**SET OF TASKS**
1. In the post about living in Recife, why does the writer consider a two-hour lunch the right length? Answer in one to three sentences.
2. Continue the post about living in Recife from its final sentence, keeping the same personal tone.

**DOCUMENT EXCERPT**
════════

I love the idea of being surrounded by people making art, music, dance, etc. Olinda is where all of the cultural action is, and I have to take a field trip to get there. It is a choice, to live where the action is and commute to work, or to live where you work and commute to the party...it is a tough one. I am beginning to think that commuting to work is the way to go. If we stay here much longer, I am going to start looking for a house in Olinda. I should note that I love my house and it makes living in Recife wonderful. Okay, wonderful is a stretch, but I can't think of another word to describe it. We live in a lovely little white house tucked away from the madness about 5 minutes from where I work. We are centrally located, but far from it all. Coming home makes everything all right. I get to eat lunch at home (2 hours!) and it is just a quick jaunt from work to the oasis. Aside: 2 hours is the right amount of time for lunch. It is civilized. It is enough time to go eat at home with your family, pay the bills, get your hair cut, etc, but it is not as excessive as the 4-6 hour Spanish siesta. I don't know if I will be able to adapt to the inane 1 hour or less US lunch again. Lunch is the main meal of the day and should be treated as such. Long and leisurely accompanied by a wonderful juice (or whiskey).
We recently had friends living with us for 2 months and it made the house come alive. Now that they moved out we have two empty bedrooms and it seems like way too much space. I guess this is an invitation for those of you who want to come, stay awhile...We are now lonely, and want people to visit! (up to 3 months is fine, after that, we negotiate)
As always, Brasil has got the best of me..this is my third time here. What is it that brings me back? Something is making is difficult to stay away.

════════

**RECORDS SUPPLIED**
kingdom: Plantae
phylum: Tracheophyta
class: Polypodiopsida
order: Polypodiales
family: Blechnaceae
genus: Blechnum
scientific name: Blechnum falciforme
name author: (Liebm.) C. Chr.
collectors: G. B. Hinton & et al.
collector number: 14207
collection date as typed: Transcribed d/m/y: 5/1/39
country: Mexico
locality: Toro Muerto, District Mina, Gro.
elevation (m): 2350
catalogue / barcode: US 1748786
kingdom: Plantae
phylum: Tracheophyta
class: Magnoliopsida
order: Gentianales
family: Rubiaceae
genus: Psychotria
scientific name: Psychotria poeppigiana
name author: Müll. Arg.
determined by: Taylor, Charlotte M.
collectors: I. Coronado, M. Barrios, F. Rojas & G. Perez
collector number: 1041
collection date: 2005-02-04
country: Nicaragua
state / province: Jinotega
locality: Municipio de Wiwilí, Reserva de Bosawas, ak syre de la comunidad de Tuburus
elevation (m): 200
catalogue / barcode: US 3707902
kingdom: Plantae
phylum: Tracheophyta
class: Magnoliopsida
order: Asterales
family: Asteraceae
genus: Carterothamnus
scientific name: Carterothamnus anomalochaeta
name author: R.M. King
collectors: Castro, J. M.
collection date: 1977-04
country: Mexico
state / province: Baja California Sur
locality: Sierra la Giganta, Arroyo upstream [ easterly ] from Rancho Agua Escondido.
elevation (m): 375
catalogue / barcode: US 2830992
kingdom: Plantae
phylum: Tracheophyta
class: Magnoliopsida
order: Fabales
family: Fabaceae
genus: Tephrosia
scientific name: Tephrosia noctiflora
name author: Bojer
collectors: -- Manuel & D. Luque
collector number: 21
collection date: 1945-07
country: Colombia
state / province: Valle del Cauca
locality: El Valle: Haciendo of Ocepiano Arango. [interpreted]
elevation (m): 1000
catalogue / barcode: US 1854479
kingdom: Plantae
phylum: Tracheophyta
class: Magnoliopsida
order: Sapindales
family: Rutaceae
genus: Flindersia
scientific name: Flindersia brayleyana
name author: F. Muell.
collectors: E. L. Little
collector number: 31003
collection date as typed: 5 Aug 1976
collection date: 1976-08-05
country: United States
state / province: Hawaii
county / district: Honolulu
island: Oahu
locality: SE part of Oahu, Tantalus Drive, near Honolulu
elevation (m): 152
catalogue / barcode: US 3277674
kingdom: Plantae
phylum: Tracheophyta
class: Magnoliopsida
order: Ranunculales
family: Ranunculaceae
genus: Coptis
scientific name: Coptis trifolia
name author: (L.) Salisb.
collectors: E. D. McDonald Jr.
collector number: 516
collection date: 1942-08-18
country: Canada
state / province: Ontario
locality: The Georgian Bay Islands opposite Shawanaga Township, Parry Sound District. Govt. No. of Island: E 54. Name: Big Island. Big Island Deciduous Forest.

════════

**EXERCISE ANSWERS**
1. The writer calls a two-hour lunch civilized. It leaves enough time to eat at home with family, pay bills or get a haircut, yet it is not as excessive as the four-to-six-hour Spanish siesta.

2.
The reason for the trip was a conference, I Congresso Latino-Americano sobre a Formacao de Professores de Linguas (I CLAFPL), where I presented. This was my first conference presentation and I had an unexplainable attack of nerves. Sam got nervous just sitting next to me. There were quite a few presentations happening at the same time so there were only about 15-20 people there. Despite the attack, things went well. People seemed interested in the topic (Critical Media Literacy: A 21st Century Teaching Tool) and I didn't throw up. They are going to choose 15 of the conference papers for a book so I need to get writing. I reached a certain point before the conference and just couldn't write any more. I am waiting for inspiration to strike in the next few days, if not it will be forced and painful. I made a few contacts, but mostly just sat by myself during the coffee breaks. I definitely felt like an outsider and it was difficult for me to start conversations with people--I have no idea why. Maybe it was the fact that we were all freezing.
Apparently, we showed up for the coldest November in 12 years and a serious "southern wind." (Which reminds me of the dead penguin we saw on the beach. They get caught in the southern current and are sucked up the coast). Of course, Sam was loving it. I had to buy a sweatshirt the first day. It was a nice change to sleep with blankets and feel a chill in the air. Of course, that meant no beach weather, but it was fine. We ended up walking on the beach and doing some gorgeous hikes through the mountains along the coast. I wish that I could post some pictures, but our camera is broken. I am going to keep saying that in every post because it kills me a little every time. It is pointless to buy another camera here ($$$), to get it fixed we would have to send it to Sao Paulo, and we are going home in about one month. Despite all of that, the idea of not getting any more pictures for the rest of the year is quite sad. We are planning a trip for New Years and my Birthday to one of the most beautiful places in Brazil. How can we not take pictures??!? We will figure something out.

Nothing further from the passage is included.